Birincisi, MÖ I. yüzyıldan kalma olup, dolayısıyla temel yapı taşları olmadan, ancak "bir tepenin kayasına oyulmuş, tipografyası nedeniyle boyutları ve konturları belirlenmiş" bir cavea ile daha ilkel olması muhtemeldir. Bu amfitiyatro, İtalyan göçmen tüccar ve çiftçiler tarafından gladyatör dövüşleri için düzenlenmiştir. Türünün tek örneği olması nedeniyle büyük belge değeri taşımaktadır.
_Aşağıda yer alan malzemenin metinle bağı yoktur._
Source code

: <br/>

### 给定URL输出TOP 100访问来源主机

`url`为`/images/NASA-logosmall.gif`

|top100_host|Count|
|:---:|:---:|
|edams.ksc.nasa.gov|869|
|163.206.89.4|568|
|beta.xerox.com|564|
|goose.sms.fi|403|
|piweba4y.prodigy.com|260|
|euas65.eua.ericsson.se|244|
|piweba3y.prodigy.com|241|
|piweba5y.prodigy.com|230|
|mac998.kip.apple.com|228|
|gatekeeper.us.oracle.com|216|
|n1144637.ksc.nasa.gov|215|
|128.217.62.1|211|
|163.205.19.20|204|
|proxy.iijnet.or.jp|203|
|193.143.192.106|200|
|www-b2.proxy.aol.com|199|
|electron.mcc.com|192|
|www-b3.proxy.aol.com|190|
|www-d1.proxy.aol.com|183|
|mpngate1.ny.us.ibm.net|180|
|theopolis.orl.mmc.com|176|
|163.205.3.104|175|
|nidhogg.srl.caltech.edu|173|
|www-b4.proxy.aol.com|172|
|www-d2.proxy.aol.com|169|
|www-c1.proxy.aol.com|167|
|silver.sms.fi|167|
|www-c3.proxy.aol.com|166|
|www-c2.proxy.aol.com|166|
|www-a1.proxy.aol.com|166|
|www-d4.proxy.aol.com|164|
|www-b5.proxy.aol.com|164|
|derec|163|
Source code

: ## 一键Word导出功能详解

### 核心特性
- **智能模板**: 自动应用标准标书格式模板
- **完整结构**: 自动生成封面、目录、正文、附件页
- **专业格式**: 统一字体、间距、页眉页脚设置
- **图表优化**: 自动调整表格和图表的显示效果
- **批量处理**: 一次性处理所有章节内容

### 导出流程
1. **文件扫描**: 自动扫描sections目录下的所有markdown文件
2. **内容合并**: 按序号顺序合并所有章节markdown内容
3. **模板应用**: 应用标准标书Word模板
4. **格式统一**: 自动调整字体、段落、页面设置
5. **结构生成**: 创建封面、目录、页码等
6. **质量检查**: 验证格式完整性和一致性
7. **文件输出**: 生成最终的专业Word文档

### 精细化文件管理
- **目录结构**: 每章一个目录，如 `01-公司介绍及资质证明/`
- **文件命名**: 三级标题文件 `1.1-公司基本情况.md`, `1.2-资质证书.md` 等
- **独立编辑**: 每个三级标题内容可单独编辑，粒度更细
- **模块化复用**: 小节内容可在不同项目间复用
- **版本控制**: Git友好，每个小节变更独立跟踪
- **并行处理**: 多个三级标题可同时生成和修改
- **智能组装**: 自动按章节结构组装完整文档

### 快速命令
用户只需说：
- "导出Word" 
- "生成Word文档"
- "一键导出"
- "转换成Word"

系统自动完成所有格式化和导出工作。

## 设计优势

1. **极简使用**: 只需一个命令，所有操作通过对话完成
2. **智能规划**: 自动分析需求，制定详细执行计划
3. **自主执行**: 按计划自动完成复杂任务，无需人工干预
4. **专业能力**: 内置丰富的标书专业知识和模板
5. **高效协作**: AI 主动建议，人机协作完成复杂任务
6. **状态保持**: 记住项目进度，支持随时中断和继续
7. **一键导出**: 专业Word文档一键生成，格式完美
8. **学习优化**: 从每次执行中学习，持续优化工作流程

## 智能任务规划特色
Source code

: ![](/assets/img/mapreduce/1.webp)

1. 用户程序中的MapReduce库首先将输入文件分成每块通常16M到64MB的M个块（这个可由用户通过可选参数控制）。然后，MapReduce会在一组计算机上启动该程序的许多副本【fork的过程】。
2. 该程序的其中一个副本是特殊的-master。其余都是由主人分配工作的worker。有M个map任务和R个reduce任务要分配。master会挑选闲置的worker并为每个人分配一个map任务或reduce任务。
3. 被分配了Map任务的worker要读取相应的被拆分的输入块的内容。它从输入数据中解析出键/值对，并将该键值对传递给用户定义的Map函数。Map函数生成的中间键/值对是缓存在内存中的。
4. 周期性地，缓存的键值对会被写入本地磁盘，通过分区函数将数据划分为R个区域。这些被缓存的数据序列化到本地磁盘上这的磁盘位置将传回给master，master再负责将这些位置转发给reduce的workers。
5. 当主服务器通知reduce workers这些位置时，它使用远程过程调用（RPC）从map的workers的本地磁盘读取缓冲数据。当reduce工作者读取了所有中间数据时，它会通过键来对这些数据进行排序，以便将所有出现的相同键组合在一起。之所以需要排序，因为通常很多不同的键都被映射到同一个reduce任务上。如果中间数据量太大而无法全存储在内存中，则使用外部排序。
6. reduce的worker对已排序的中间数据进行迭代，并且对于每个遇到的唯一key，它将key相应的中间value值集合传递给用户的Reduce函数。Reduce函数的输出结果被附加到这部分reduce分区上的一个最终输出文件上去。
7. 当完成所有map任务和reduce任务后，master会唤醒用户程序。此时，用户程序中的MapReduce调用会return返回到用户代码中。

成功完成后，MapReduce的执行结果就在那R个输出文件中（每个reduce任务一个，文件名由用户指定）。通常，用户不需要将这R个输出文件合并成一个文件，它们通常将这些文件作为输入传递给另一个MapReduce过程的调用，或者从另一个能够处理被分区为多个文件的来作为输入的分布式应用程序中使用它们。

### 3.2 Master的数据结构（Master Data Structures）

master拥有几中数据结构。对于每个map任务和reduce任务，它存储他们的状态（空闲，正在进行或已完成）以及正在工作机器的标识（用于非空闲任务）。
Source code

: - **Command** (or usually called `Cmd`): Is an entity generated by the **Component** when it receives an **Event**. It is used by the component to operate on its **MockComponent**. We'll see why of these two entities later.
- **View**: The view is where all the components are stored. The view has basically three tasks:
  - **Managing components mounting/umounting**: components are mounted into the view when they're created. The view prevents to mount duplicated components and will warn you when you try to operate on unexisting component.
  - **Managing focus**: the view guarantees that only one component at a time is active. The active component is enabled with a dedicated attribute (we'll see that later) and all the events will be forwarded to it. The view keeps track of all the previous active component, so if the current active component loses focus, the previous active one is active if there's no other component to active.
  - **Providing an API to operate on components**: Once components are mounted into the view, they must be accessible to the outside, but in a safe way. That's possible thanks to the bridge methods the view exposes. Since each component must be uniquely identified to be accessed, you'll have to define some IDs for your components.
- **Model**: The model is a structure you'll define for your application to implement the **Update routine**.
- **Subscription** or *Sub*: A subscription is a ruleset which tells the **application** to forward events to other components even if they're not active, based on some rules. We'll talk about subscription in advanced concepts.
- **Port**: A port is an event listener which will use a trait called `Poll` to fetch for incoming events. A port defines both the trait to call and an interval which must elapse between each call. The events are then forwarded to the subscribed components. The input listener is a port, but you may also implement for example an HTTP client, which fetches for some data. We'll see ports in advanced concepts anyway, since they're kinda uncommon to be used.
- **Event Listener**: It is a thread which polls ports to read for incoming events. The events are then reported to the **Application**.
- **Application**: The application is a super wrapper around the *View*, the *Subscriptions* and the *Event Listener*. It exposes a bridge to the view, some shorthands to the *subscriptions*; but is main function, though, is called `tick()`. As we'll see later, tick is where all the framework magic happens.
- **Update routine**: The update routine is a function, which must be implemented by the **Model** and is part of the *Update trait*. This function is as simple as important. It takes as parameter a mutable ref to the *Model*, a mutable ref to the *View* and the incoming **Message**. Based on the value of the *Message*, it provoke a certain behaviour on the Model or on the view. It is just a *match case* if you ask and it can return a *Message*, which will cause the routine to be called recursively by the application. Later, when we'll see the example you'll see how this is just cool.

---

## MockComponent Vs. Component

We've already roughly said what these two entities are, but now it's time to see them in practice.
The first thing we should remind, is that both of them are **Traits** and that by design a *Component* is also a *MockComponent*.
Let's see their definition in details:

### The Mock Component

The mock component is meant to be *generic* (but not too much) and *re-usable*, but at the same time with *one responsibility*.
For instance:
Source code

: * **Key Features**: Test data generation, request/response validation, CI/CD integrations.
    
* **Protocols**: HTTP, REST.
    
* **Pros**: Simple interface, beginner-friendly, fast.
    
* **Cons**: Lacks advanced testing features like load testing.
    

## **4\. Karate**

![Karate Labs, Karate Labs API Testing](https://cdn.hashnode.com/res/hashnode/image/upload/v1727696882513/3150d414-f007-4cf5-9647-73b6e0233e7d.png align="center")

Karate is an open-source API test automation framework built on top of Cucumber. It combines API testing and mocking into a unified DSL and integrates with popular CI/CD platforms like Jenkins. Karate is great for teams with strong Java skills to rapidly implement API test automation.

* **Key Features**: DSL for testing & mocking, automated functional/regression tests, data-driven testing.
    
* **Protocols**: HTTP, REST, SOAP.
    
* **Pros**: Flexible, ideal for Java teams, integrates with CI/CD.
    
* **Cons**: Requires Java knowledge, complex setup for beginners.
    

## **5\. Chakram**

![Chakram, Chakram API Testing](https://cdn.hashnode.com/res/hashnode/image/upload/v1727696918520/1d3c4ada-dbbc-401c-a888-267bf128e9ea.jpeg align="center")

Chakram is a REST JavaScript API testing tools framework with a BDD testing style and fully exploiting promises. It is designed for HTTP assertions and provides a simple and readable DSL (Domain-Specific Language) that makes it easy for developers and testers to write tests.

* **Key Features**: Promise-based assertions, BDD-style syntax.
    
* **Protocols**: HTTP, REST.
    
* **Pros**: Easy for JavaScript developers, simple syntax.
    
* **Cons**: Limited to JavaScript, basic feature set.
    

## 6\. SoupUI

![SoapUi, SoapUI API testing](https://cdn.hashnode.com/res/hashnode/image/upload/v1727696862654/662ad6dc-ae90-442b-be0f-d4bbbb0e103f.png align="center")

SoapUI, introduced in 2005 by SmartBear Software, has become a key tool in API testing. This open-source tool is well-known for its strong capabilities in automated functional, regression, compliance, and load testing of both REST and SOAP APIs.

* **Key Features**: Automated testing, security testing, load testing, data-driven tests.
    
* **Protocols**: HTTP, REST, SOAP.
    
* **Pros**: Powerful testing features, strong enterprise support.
Bu amfitiyatronun bozulması ve Thysdrus'un ekonomik ve kentsel gelişimi sonucu, birkaç restorasyon denemesinden sonra, Flavian döneminde aynı tepeyi tamamen yeniden düzenleme kararı alınmıştır. Bu süreçte, tepe üzerine iki metreden fazla yükseklikte dolgular yapılmış ve arenanın büyük ekseni uzatılarak 60 x 40 metre boyutlarına ulaşmıştır.

Küçük eksende bir tribün eklenmiş, dolgular üzerine oturma alanları inşa edilmiş, iki carceres (gladyatörlerin ve vahşi hayvanların sahneye çıkmayı beklediği hücreler ve odalar) arena ile bağlantılandırılmıştır. Yapı, estetik kaygılar taşımadan sağlamlık ve işlevsellik kazanmıştır. Yakın olmalarına rağmen, bu ikinci amfitiyatro, konumu ve yapım stili bakımından birincisinden farklıdır, özellikle cavea ve arena gibi temel unsurlar "model seçiminde tamamen farklıdır".

Bu yeni amfitiyatro, Tunus'taki Thuburbo Majus gibi birçok başka amfitiyatroya benzer, kısmen düzenlenmiş doğal bir tepeye yaslanan bir yapıya sahiptir.

El Jem, her biri bilinen üç büyük amfitiyatro kategorisinden birine ait üç yapıya sahip olması nedeniyle "dünyada tek" bir konuma sahiptir. Bu amfitiyatroların hepsi sivil amaçlı olup, askeri değil, çünkü şehirde hiç garnizon bulunmamıştır.